━━━━━ Data for the task

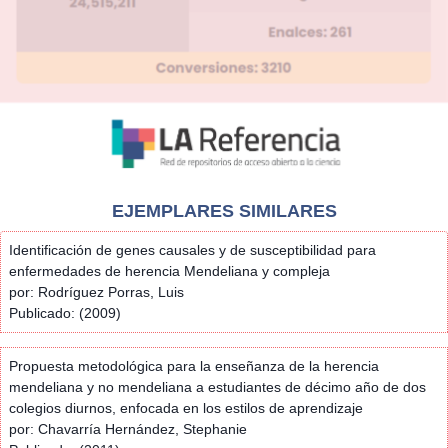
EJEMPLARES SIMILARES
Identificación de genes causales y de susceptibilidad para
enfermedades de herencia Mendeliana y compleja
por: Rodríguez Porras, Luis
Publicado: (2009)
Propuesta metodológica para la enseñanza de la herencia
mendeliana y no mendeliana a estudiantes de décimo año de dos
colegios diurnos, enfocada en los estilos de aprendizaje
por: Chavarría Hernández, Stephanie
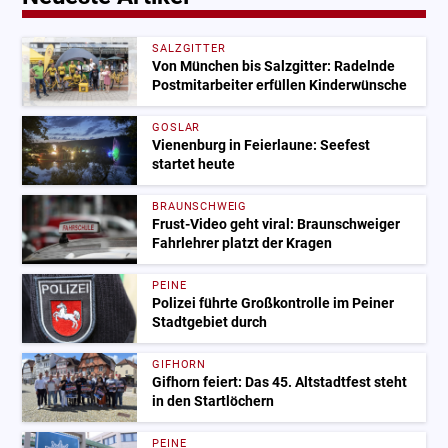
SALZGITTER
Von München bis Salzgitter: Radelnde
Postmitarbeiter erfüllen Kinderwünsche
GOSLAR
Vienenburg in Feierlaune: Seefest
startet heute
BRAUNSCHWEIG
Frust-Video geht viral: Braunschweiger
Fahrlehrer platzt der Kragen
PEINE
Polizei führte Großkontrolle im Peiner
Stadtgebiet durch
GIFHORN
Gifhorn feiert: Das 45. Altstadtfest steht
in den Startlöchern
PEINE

━━━━━━━━━━
━━━━━ Data for the task

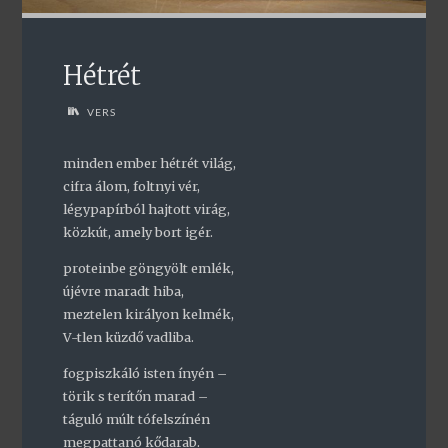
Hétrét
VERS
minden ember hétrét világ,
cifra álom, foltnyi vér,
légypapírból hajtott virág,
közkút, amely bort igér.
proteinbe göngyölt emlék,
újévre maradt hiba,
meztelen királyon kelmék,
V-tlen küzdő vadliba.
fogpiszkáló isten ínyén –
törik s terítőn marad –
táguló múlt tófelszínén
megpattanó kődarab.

━━━━━━━━━━
━━━━━ Data for the task

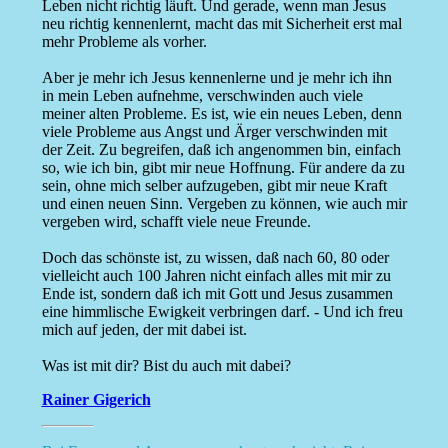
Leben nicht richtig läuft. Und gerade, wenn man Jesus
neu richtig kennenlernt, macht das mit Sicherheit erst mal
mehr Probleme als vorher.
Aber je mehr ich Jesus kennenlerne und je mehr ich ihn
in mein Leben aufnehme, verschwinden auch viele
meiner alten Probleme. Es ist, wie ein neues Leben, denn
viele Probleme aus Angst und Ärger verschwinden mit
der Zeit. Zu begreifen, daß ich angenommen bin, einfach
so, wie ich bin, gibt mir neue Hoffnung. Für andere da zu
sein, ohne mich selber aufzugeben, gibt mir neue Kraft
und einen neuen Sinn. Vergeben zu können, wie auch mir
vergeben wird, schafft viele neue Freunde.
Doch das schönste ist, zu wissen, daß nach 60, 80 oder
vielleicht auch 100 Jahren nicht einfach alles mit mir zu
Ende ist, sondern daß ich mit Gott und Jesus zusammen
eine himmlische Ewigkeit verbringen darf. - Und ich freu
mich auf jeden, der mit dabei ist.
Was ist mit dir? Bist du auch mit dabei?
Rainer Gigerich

━━━━━━━━━━

- _About this exercise_: Using the entries above, return each line that includes the word "Jesus".

- _Response for this exercise_:
Leben nicht richtig läuft. Und gerade, wenn man Jesus
Aber je mehr ich Jesus kennenlerne und je mehr ich ihn
Ende ist, sondern daß ich mit Gott und Jesus zusammen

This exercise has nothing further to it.